== Текст для чтения ==

Шейна писала мне из Чикаго встревоженные письма, предупреждая, что я
слишком увлекаюсь общественными делами, в ущерб личным. "Когда речь идет о
личном счастье, держи его, Голди, держи его покрепче, - взволнованно писала
она. - Единственное, чего я тебе желаю от всего сердца, - не старайся быть
тем, чем ты должна быть, будь просто сама собой. Если бы каждый был просто
тем, что он есть, наш мир был бы гораздо лучше". Но я была уверена, что могу
все совместить, и уверяла Морриса, что когда, наконец, мы переедем в
Палестину, я больше не буду бесконечно разъезжать.
Зимой 1920 года стало похоже, что вскоре сможем уехать. Мы сняли
квартиру в Нью-Йорке в районе Морнингсайд Хайтс и начали готовиться к
путешествию. С нами вместе поселилась Регина, Йосл Копелев и Мэнсоны -
супружеская пара из Канады, которая в результате в Палестину не поехала.
Ранней весной мы купили билеты на пароход "Покаонтас" и начали избавляться
от нашего небогатого имущества, которое, как мы считали, не понадобится нам
для пионерской жизни в Палестине. О Палестине, несмотря на то, что мы о ней
так много читали и слышали, наши представления были довольно примитивны: мы
собирались жить в палатках, поэтому я весело распродала всю нашу мебель,
занавески, утюг, даже меховой воротник старого зимнего пальто (к чему в
Палестине зимние вещи!). Единственное, что мы согласились единодушно взять с
собой, был патефон и пластинки. Патефон заводился ручкой - так что им можно
было пользоваться в палатке, - и мы по крайней мере сможем слушать музыку в
пустыне, куда мы держали путь. По этой же причине я запаслась большим
количеством одеял: если придется спать на земле, то мы во всяком случае
будем к этому готовы.
Потом мы начали прощаться. По дороге в Милуоки, где нам предстояло
распрощаться с родителями и Кларой, мы остановились в Чикаго, где жили Шейна
и Шамай. Я немножко боялась предстоящей встречи, зная, что Шейна не
одобряет, в сущности, наш отъезд в Палестину (в одном из своих последних
писем она спрашивала: "Голди, не кажется ли тебе, что идеалисту есть что
делать и не выезжая отсюда?"). Мы сидели в их крошечной гостиной, вместе с
их детьми, десятилетней Юдит и трехлетним Хаимом, и разговаривали о пароходе
и о том, что мы берем с собой. Шейна слушала с таким вниманием, что Шамай с
улыбкой спросил: "Может и ты хотела бы уехать?" К моему изумлению - и,
вероятно, к своему тоже - Шейна ответила: "Да, хотела бы". Нам показалось
было, что она шутит, но нет, она была абсолютно серьезна. Раз уж мы уезжаем,
потому что считали это необходимым для себя, значит и ей необходимо это
сделать. Более того, она сказала, что если Шамай согласится остаться пока в
Америке, чтобы присылать им деньги на жизнь, она хотела бы взять с собой и
детей.

===
== Исходные данные ==

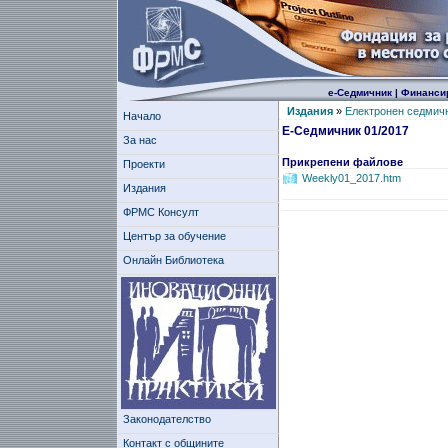
е-Седмичник
|
Финанси
Издания
»
Електронен седмич
Начало
Е-Седмичник 01/2017
За нас
Прикрепени файлове
Проекти
Weekly01_2017.htm
Издания
ФРМС Консулт
Център за обучение
Онлайн Библиотека
Законодателство
Контакт с общините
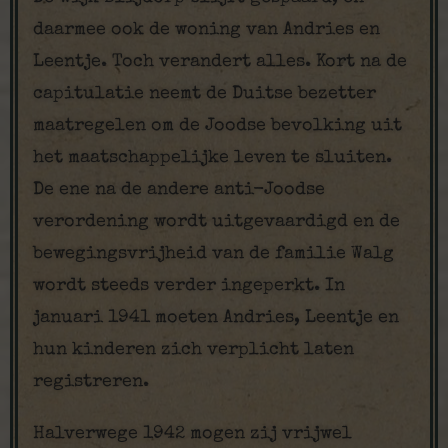
daarmee ook de woning van Andries en
Leentje. Toch verandert alles. Kort na de
capitulatie neemt de Duitse bezetter
maatregelen om de Joodse bevolking uit
het maatschappelijke leven te sluiten.
De ene na de andere anti-Joodse
verordening wordt uitgevaardigd en de
bewegingsvrijheid van de familie Walg
wordt steeds verder ingeperkt. In
januari 1941 moeten Andries, Leentje en
hun kinderen zich verplicht laten
registreren.
Halverwege 1942 mogen zij vrijwel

===

*Что сделать A*. Почему, судя по тексту для чтения, из всех вещей взяли с собой патефон и пластинки? Ответьте в одном-двух предложениях.
*Что сделать B*. Оформите нумерованным списком строки записей, начиная со строки с "daarmee ook de woning van Andries en" и до самого конца записей, обе границы включительно. Пустые строки не включайте.

*Результат A*. Патефон заводился ручкой, поэтому им можно было пользоваться и в палатке. Так в пустыне, куда они ехали, у них была бы хотя бы музыка.

*Результат B*.
1. daarmee ook de woning van Andries en
2. Leentje. Toch verandert alles. Kort na de
3. capitulatie neemt de Duitse bezetter
4. maatregelen om de Joodse bevolking uit
5. het maatschappelijke leven te sluiten.
6. De ene na de andere anti-Joodse
7. verordening wordt uitgevaardigd en de
8. bewegingsvrijheid van de familie Walg
9. wordt steeds verder ingeperkt. In
10. januari 1941 moeten Andries, Leentje en
11. hun kinderen zich verplicht laten
12. registreren.
13. Halverwege 1942 mogen zij vrijwel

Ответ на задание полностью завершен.